Global Studies Core Faculty:

Tracy Luedke, Associate Professor of Anthropology (Coordinator)
Chielozona Eze, Professor of English
Edie Rubinowtiz, Associate Professor of Commnuications, Media, and Theatre
Christopher Schroeder, Professor of English

GS-201. Introduction To Global Studies I. 3 Hours.

This course introduces students to the multiple dimensions and impact of globalization as it is reflected across disciplines. Accordingly, we explore globalization through specific themes and approaches, including those of: 1) Culture, Society, and Identity; 2) Language, Knowledge, and Representation; 3) Power, Movements, and Political Economy; 4) Nature, Technology, and the Body; 5) Violence, Resistance, and Resolution. In this way, the course generates a comparative understanding of the significant implications arising in the wake of an increasingly globalized world.

GS-205. Writing Intensive Program: Interdisciplinary Research And Writing. 3 Hours.

Interdisciplinary Research and Writing provides students with practical training in conducting research and writing effectively in an interdisciplinary field.

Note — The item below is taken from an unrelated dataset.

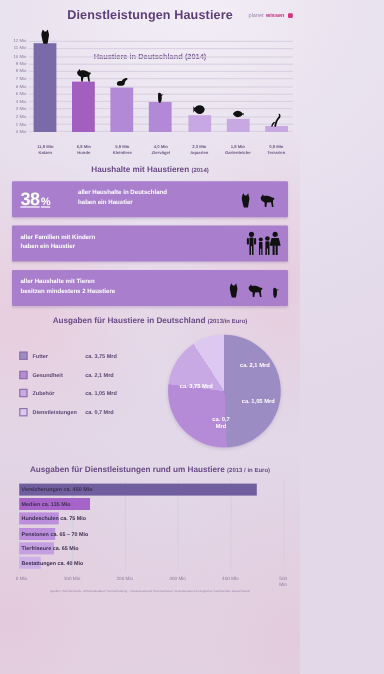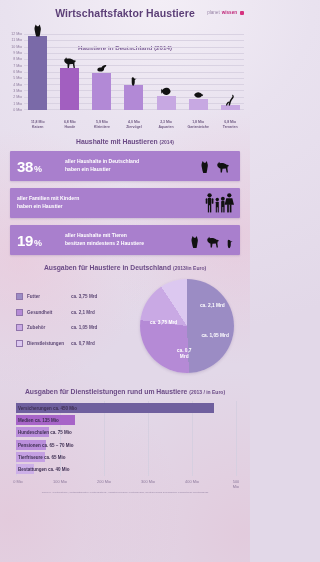"Wirtschaftsfaktor Haustiere" div.main-title { text: Wirtschaftsfaktor -> Dienstleistungen }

Students will learn about the advantages and challenges of interdisciplinary scholarship through a series of stepped research and writing assignments, including literature searches and reviews, hands-on experimentation with field methods, and multiple formal and informal writing activities that guide students in creating rough drafts, conducting revisions, and producing polished work. The course serves students in all interdisciplinary fields.
Prerequisite: ENGL-101 minimum grade of C.

GS-399. Capstone Global Studies. 4 Hours.

In this course students will examine and conduct research on global phenomena. We will read and debate a range of approaches to the study of the global, addressing both methodological and theoretical issues. Students will conduct individual research projects, working through all the stages from proposal to completed paper. As the capstone course for the Global Studies Program, the primary course goal is to provide students with practical experience in linking reading and discussion of published sources in Global Studies to the tasks of researching , analyzing, and writing about their own areas of interest in the field.
Prerequisites: GS-201 minimum grade of C and GS-202 minimum grade of C.